Dive Brief:
- An American Bar Association governing body will vote next week whether to ax a requirement that ABA-accredited law schools use an entrance exam, like the Law School Admission Test, or LSAT, eroding the assessment’s long-standing influence in admissions.
- A key ABA committee, the Strategic Review Committee, on Friday recommended the association end admissions test requirements.
- If the governing board votes Nov. 18 to repeal assessment mandates, the ABA House of Delegates will be in line to finalize the new policy at its February meeting.
Dive Insight:
The association’s decision is an important front in the test-optional admissions battle that will heavily influence the financial fortunes of assessment providers.
It is a struggle that's been unfolding for years.
The ABA previously attempted to strike down testing mandates in 2018, but backed off amid concerns historically disadvantaged applicants would lose an objective admissions measure.
However, test-optional proponents say those applicants stand to benefit the most from these policies. Making the admissions process more flexible could help attract a more diverse candidate pool, they say.

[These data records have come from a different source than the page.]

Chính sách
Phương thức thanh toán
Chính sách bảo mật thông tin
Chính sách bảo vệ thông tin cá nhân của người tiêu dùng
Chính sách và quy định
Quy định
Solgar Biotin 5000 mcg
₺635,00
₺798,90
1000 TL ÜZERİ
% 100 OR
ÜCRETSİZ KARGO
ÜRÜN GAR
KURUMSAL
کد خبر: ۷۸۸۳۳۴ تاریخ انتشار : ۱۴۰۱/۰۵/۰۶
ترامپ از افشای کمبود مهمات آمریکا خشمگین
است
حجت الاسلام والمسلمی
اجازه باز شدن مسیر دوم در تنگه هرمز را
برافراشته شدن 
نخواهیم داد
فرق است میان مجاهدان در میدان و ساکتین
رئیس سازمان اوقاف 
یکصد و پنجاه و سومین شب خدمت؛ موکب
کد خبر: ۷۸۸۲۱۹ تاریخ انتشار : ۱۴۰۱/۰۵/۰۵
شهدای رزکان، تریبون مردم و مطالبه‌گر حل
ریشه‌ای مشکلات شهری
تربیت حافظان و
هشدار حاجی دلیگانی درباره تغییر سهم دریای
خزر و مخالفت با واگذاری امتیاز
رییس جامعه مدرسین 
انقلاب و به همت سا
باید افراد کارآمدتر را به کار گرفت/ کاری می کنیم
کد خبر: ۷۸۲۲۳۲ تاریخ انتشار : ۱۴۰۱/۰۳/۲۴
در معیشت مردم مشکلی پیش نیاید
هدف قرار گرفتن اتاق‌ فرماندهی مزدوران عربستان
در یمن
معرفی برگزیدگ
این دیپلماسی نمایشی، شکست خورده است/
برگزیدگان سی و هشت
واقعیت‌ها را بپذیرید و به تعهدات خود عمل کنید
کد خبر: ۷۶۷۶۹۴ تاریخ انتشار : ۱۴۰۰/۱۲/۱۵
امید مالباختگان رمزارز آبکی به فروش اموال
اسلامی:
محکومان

Meanwhile, critics’ opposition centers on the idea that admitted classes will be unprepared for academic difficulties.
Both arguments cropped up again in public comments the ABA fielded. The Strategic Review Committee said in a memo that the ABA received nearly 120 comments on the testing policy and another admissions rule about creating an academically prepared class.
The committee rejected concerns by some detractors who said abandoning admissions tests would foster a “race to the bottom,” in which law schools all get rid of entrance exams to keep up with one another, without replacing them with another sound metric.
Law schools “will remain free to adopt an admission test to bolster their admissions policies, and many likely will do so as a means of demonstrating that they are addressing those issues,” the committee wrote.
The Law School Admission Council, or LSAC, which administers the LSAT, has argued making entrance exams optional for law schools “may often work against minoritized individuals.”
About 50 law school representatives signed onto a defense of testing requirements. Two law school admissions deans who sit on LSAC’s trustee board led the group supporting testing mandates.
LSAC earned $33 million from the LSAT, according to its latest available tax filing.
Testing requirements for law schools have eased in recent years.
Over half of the law schools the ABA accredits, 100, now allow applicants to submit results from the Graduate Record Examination, or GRE, for admissions, in lieu of LSATs.
Many law schools outside of the ABA’s purview have long not asked for LSAT scores.